I would have stuck around, too. I would have placed this lady at around 80 years, although she was sick, so. Could have been somewhere younger, although probably not by much. She’s been around awhile. Me, too.

And I’m sure she has stories, and that’s why I would have listened longer. Everybody has stories.

At the moment, of course, I’m specifically interested in medical stories, since I’m learning so much and not liking any of it, really. The positive aspects (the medical professionals have almost all been skilled and kind) pale a bit compared to the problems.

For one thing, they appear to be severely understaffed. There also seems to be some problems with management structure, just a hint of something amiss in every facility I’ve been around lately. Communication is spotty, things get lost, messages aren’t retrieved.

This is different than nine years ago, when I started down the medical road with my wife. Or I don’t remember it being this way.

What I do remember from 2010, though, was the expense. My wife had lost her employer-based insurance because of a job description change, not unheard of in the ranks of untenured college professors. That sucks, but we’re used to buying health insurance on the open market, both having been self-employed for many years.
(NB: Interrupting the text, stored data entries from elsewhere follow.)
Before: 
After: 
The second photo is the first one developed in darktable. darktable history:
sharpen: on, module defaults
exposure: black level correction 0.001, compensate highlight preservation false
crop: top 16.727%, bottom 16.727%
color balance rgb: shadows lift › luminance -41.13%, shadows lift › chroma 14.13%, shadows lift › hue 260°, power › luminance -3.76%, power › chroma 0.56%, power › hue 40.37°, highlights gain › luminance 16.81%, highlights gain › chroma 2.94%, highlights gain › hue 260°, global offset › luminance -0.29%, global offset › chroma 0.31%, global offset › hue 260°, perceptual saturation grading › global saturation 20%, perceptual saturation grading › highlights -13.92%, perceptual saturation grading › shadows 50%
But she had a preexisting condition, and back then she couldn’t get health insurance with a Golden Ticket and a note from God. That didn’t stop her brain tumor from growing, which involved multiple MRIs, and if you wish to do the math be my guest.
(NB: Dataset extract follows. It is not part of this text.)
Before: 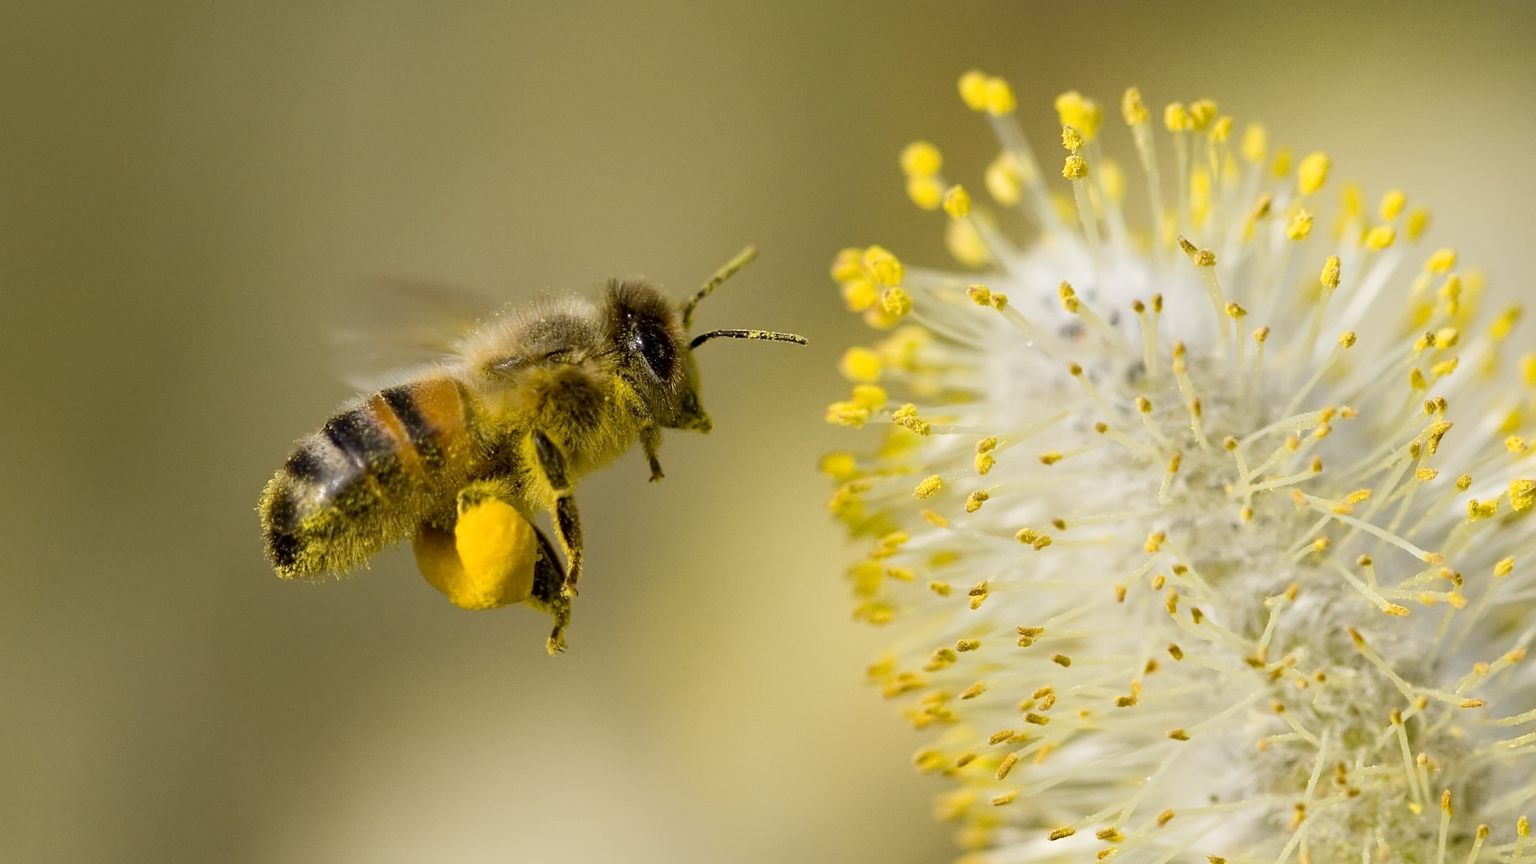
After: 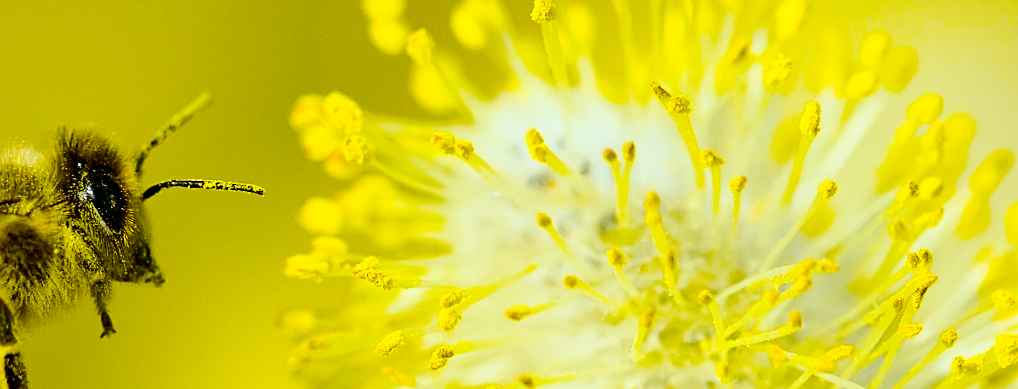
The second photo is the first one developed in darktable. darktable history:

So nothing is ever going to be the same, not since then, which is bad luck for us but happens. I never raged against the machine, shouted at the heavens, pointed fingers at healthcare executives and their golden parachutes. My wife got sick and had no health insurance. She eventually did, but not before it got painful and life-changing. And insurance doesn’t cover everything.

And yesterday I got a close-up view of modern medicine, when I found out what my friend’s copay for his chemotherapy was going to be (about $3000 per session out of pocket, two sessions per week). It’s not hard to see how people die when they really don’t have to. At a certain age, one might consider other options.

I don’t have answers. Powerful people have been trying to address this for over 100 years, from Teddy Roosevelt to FDR to Truman to Clinton to Obama, and many other non-presidents. The facts and statistics should be enough to persuade even the staunchest libertarian that we’re doing healthcare wrong and most of the world is doing it better, but then this is America’s heel. We’re not like anyone else, we think.

Anyway, my eyes have been opened a little wider. There are huge gaps in the system, but there are ways and people who find those ways to fill them in a bit. I just think there are better things they could do with their time rather than begging drug companies for free medicine so poor people don’t have to die. Maybe that’s just me.